··· INFORMATION SUPPLIED
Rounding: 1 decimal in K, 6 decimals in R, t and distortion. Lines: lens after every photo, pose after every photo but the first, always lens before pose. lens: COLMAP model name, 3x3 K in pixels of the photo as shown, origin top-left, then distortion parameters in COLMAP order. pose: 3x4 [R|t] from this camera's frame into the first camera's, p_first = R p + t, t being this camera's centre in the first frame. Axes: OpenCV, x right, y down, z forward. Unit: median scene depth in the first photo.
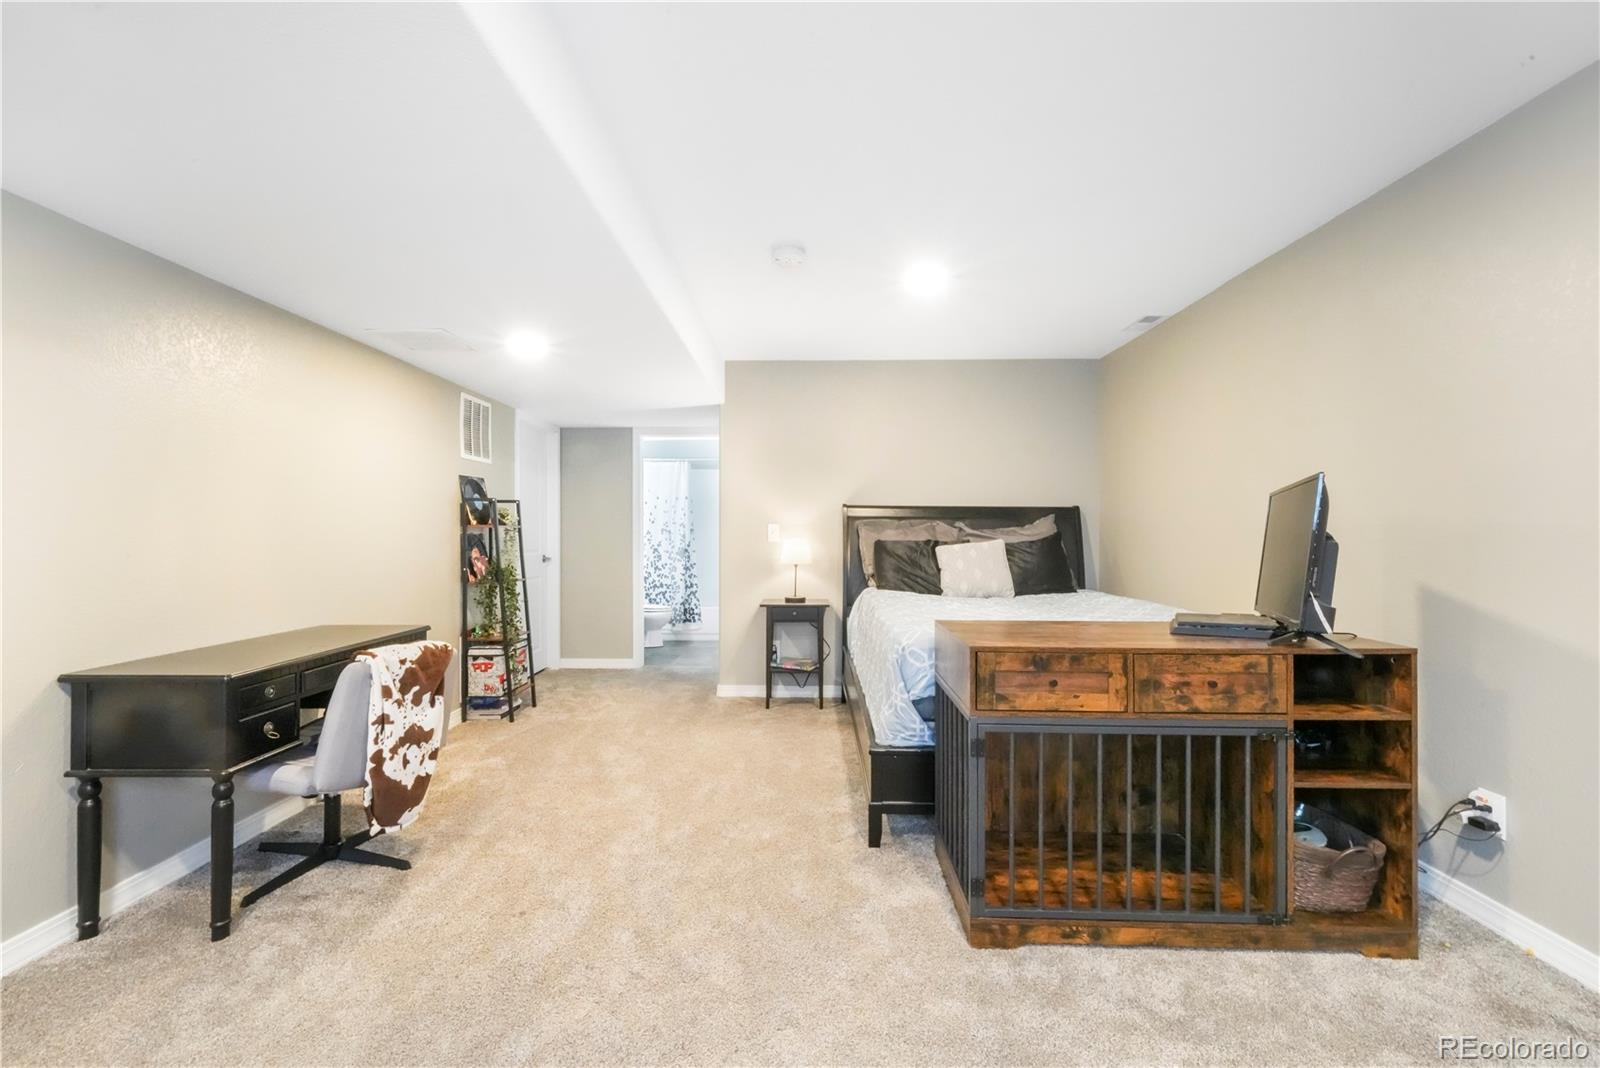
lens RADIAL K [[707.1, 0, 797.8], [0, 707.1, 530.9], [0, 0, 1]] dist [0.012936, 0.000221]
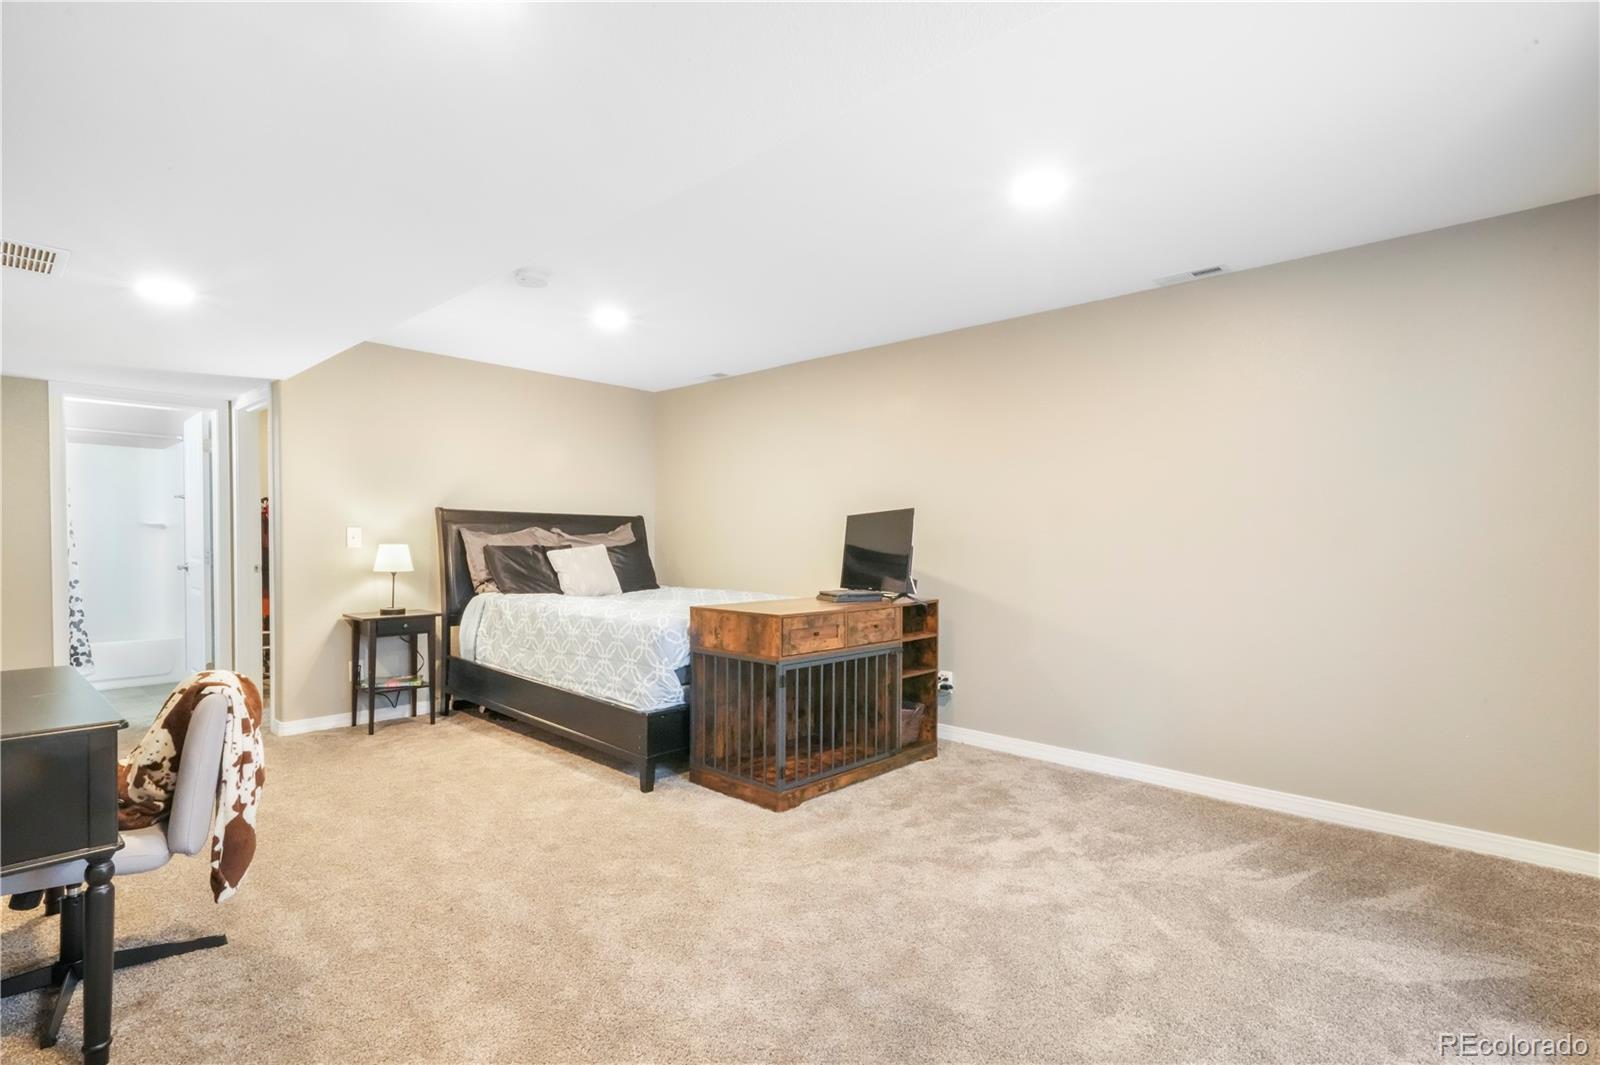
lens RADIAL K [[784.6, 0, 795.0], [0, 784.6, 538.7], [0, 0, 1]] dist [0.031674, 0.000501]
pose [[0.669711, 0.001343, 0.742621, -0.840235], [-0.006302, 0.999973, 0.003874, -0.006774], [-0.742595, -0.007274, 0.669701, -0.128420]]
······
WHAT YOU SHOULD DO:
An exact copy of the whole listing is required, minus the pictures.

OUTPUT FOR THIS TASK:
Rounding: 1 decimal in K, 6 decimals in R, t and distortion. Lines: lens after every photo, pose after every photo but the first, always lens before pose. lens: COLMAP model name, 3x3 K in pixels of the photo as shown, origin top-left, then distortion parameters in COLMAP order. pose: 3x4 [R|t] from this camera's frame into the first camera's, p_first = R p + t, t being this camera's centre in the first frame. Axes: OpenCV, x right, y down, z forward. Unit: median scene depth in the first photo.
lens RADIAL K [[707.1, 0, 797.8], [0, 707.1, 530.9], [0, 0, 1]] dist [0.012936, 0.000221]
lens RADIAL K [[784.6, 0, 795.0], [0, 784.6, 538.7], [0, 0, 1]] dist [0.031674, 0.000501]
pose [[0.669711, 0.001343, 0.742621, -0.840235], [-0.006302, 0.999973, 0.003874, -0.006774], [-0.742595, -0.007274, 0.669701, -0.128420]]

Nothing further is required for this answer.